As society navigates drastic changes to stop the spread of the COVID-19 pandemic, North Vancouver RCMP members say they are keeping on top of things.
“We're pretty well prepared for any kind of emergency. We plan for things like earthquakes, major disasters, chemical spills – anything that you can imagine – and that includes a pandemic event,” said Sgt. Peter DeVries, North Vancouver RCMP spokesman.
Inside the detachment, surfaces are getting sanitized regularly and officers are keeping the recommended two-metre physical distancing to stop transmission of the virus.
Morning briefings have been split into groups so they can maintain distance. If it there are too many officers showing up, they’ll move the meetings to the underground parking garage.
If the virus strikes a member’s home, the RCMP have plans to move the officer into a local hotel so they can maintain staffing.
911 dispatchers are screening callers to assess the likelihood of COVID-19 being present when first responders arrive.
The courts have been cancelling any non-critical court appearances so officers have been avoiding booking suspects after their arrest unless they are a threat. To minimize exposure, more suspects are having their bail hearings done from holding cells via video in the police station, rather than being moved up to the courthouse.
“If we do end up transporting a prisoner, we have the equipment that we need to sanitize the police car afterwards,” he said.
When it comes to dealing with the public, non-essential services like finger printing and criminal background checks are being put on hold for a month, at least, DeVries said.
People who report crimes can still expect officers to respond, but the strategy now is to limit the amount of contact between investigators and witnesses by doing more of their work on the phone and less in person.
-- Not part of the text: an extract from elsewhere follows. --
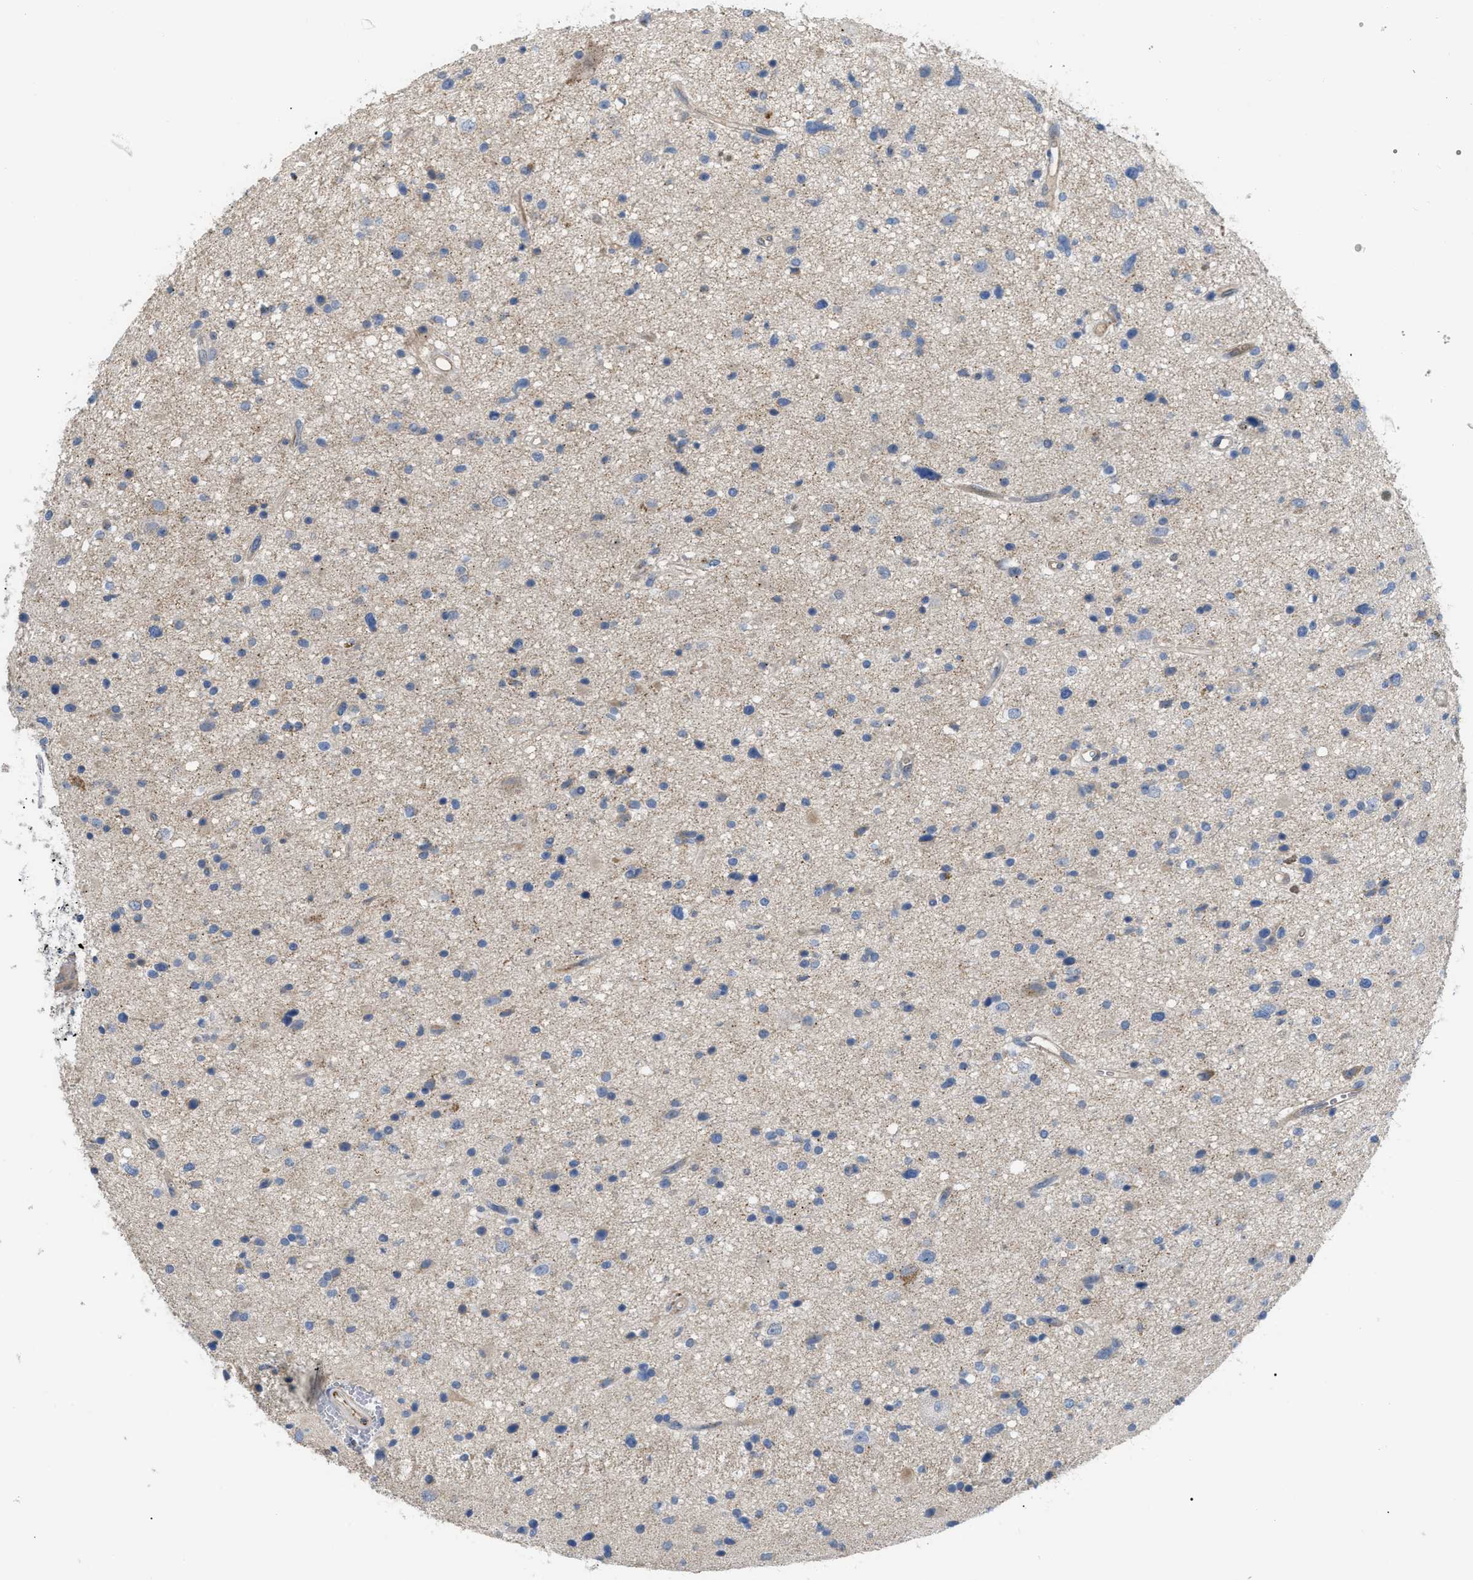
{"staining": {"intensity": "negative", "quantity": "none", "location": "none"}, "tissue": "glioma", "cell_type": "Tumor cells", "image_type": "cancer", "snomed": [{"axis": "morphology", "description": "Glioma, malignant, High grade"}, {"axis": "topography", "description": "Brain"}], "caption": "Malignant glioma (high-grade) stained for a protein using IHC reveals no positivity tumor cells.", "gene": "DHX58", "patient": {"sex": "male", "age": 33}}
Criminologists, like other academics, will spend years analyzing how the COVID-19 pandemic impacted society, but for now at least, there has been no significant change in the volume of calls for service the North Van RCMP get or the types of crimes being reported, DeVries said.
“When societal patterns change, there's always the potential for crime patterns to change along with them,” he said. “Our crime analysts are keeping tabs and tracking very closely.”
The one exception has been scammers attempting to prey on people’s fears during COVID, including fake texts and emails promising government money, fake charities popping up, or people selling bogus COVID prevention products.
"Thankfully we haven't received any reports of people losing money," DeVries said. "We want to keep it that way."
Even with stricter protocols in place and greater uncertainty in the public, DeVries said morale remains high for officers, all things considered.
“People find a way to laugh,” he said. “That's not to say that anxiety levels aren't higher, for sure.”
And everyone remains devoted to the task at hand, he added.
“Our officers are out there every morning. We are really committed,” he said. “We just want to reassure people that that's the case that we are here. We're ready. We're prepared and no matter how difficult this gets, we will rise to the occasion.”